Anniversaries, especially somber ones, are customarily times for introspection. We remember the painful past, take stock of the present and reflect on the future. Honoring the past helps keep us human. Considering the future is meant to help keep us alive.
By extraordinary coincidence, this week marks the anniversaries of two pivotal events in what has emerged as the central drama of our time, the war on terrorism. One is the 10th anniversary of the signing of the Oslo accords between Israel and the Palestine Liberation Organization on September 13, 1993. The other is the second anniversary of the attacks on New York and Washington of September 11, 2001. Understanding these two events and how they brought us to our current situation ought to be a central preoccupation of public discussion these days. Sadly, we’re getting a lot more remembrance than stock-taking. We seem intent on learning the past only so we can repeat it.
The relationship between the two events is complex. One was a peace accord between two warring peoples, signed amid much fanfare on the White House lawn and exciting worldwide hopes of an end to decades of war and terrorism. The other, eight years later, brought the full weight of Islamic terrorism to America’s shores and turned the simmering conflicts of the Middle East into a world war of sorts.
We mark the two anniversaries this year in an atmosphere of deep gloom. The hopes of 1993 lie in ruins. The devastation of 2001, which seemed to represent a bottom point from which we could only go up, has proved only a way station on a descent into hell.
The lesson most often drawn from these two events is the theme continually sounded by the political conservatives who hold sway in Washington and Jerusalem. The solution to terrorism, they tell us, is to attack the terrorists wherever they may be found. Never negotiate. Never compromise. Never seek to understand, much less redress, any “root causes” that might have led terrorists or the populations in whose name they speak to the point of despair where they would abandon all human decency. No — only strike, and strike again, and yet again, until the terrorists are dead or ready to surrender. Do whatever it takes, as the leaders of both nations are fond of saying, to “protect your population.”
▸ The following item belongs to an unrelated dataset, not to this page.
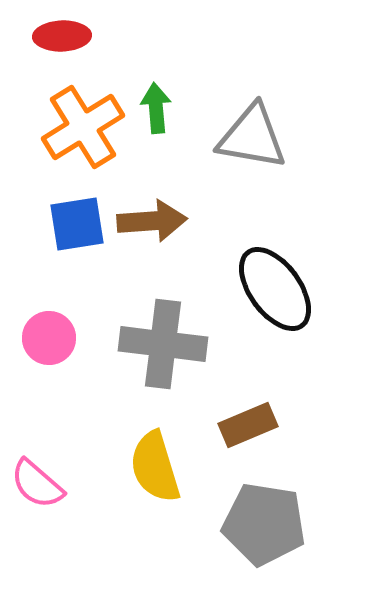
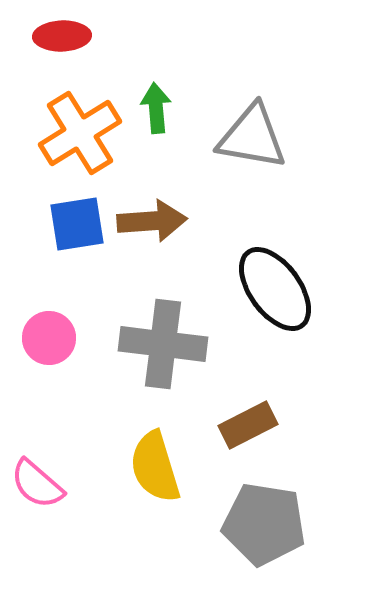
orange cross: moved 3 px left, 6 px down
brown rectangle: rotated 4 degrees counterclockwise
It seems entirely to have escaped the attention of our leaders that their strategy of striking out blindly has done nothing to protect us or make us safer. The more they strike, the angrier and bolder the terrorists grow. Israel has been seeking a “victory” against terrorists for three years, and its streets only grow bloodier. America has been pursuing a “victory” against terrorists for two years, and now finds itself bogged down across the globe.
The real lesson of the last decade is that blunt, unilateral force is virtually useless as a tool for defeating terrorism. Unless it’s matched by progress toward solving those “root causes” — coupled with tough-minded defensive measures, like fences and properly funded police, of the sort our leaders too often shy away from — it will only prolong the pain. And pain, as this week’s anniversaries and explosions remind us, is something we’ve had too much of.